I am the eldest of five siblings. My mother almost never challenged me — she didn’t question my decision to backpack across Europe as a teenager or, a decade later, to follow a doctor to Sri Lanka to write about his work when the country was on the brink of civil war. But this, I could see in her eyes, was very different. Abortion was acceptable in some circumstances, she agreed, but this wasn’t one of them. I was stronger than I gave myself credit for, she said. I could have handled another child just fine. She said she’d been better off not knowing. I looked at my father. “That’s life, I guess,” he finally offered. A week later, my mother brought up the subject again. She wasn’t troubled just by my abortion but by the fact I was willing to write about it under my name. She warned that I wasn’t thinking clearly. When you’re living in a small city, this decision will follow you everywhere, she said.
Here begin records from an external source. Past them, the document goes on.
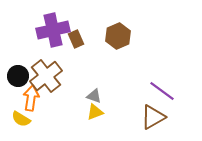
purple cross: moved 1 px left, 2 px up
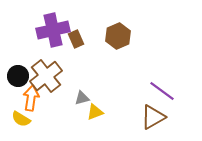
gray triangle: moved 12 px left, 2 px down; rotated 35 degrees counterclockwise
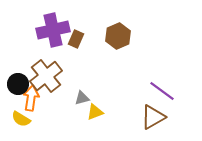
brown rectangle: rotated 48 degrees clockwise
black circle: moved 8 px down
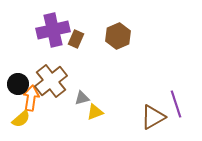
brown cross: moved 5 px right, 5 px down
purple line: moved 14 px right, 13 px down; rotated 36 degrees clockwise
yellow semicircle: rotated 72 degrees counterclockwise
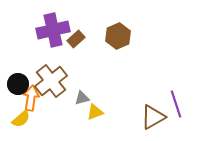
brown rectangle: rotated 24 degrees clockwise
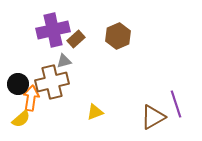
brown cross: moved 1 px right, 1 px down; rotated 24 degrees clockwise
gray triangle: moved 18 px left, 37 px up
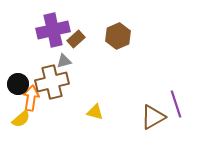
yellow triangle: rotated 36 degrees clockwise
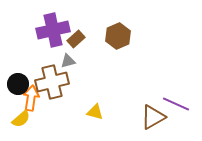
gray triangle: moved 4 px right
purple line: rotated 48 degrees counterclockwise
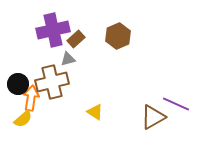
gray triangle: moved 2 px up
yellow triangle: rotated 18 degrees clockwise
yellow semicircle: moved 2 px right
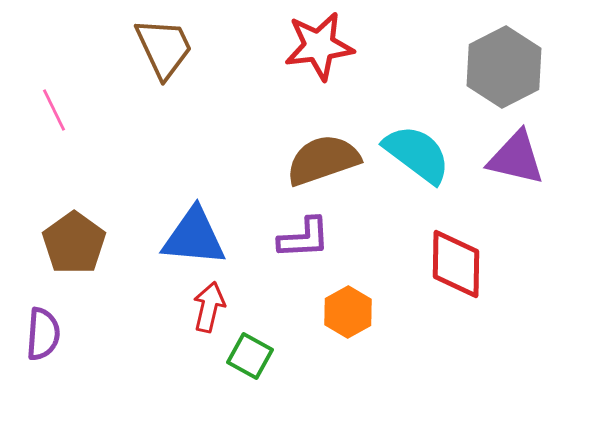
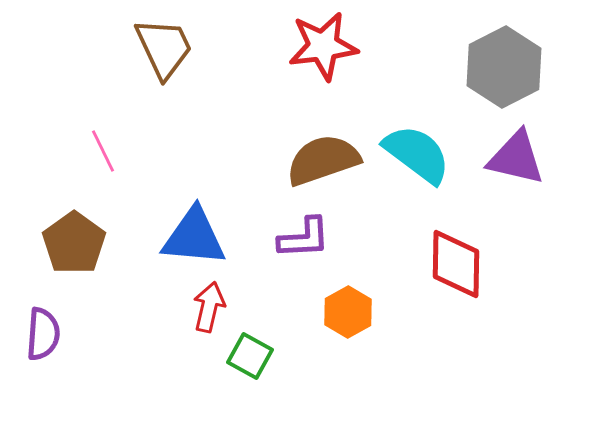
red star: moved 4 px right
pink line: moved 49 px right, 41 px down
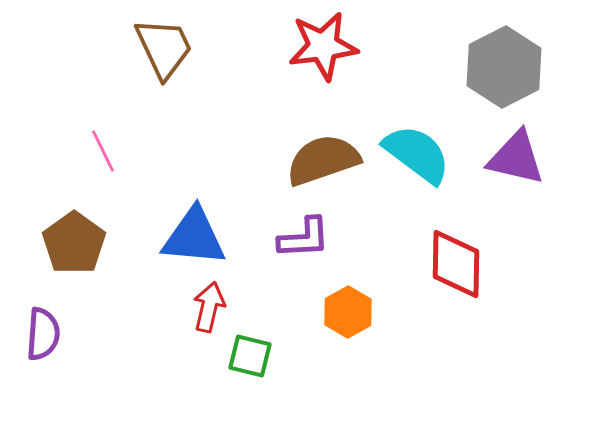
green square: rotated 15 degrees counterclockwise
I’m a few years short of my 40th birthday. I don’t really care what people think of me. But the woman who brought me into this world wasn’t convinced. Her hurt was real, and I couldn’t ignore that. And that’s why, for some time, I struggled with whether to write this anonymously. In the end, I used my own name. I understand why so many women stay silent, but I won’t anymore. I don’t feel ashamed. And if you see yourself in this story, neither should you. We’ve held our collective breath for too long. Let’s begin to let it out together.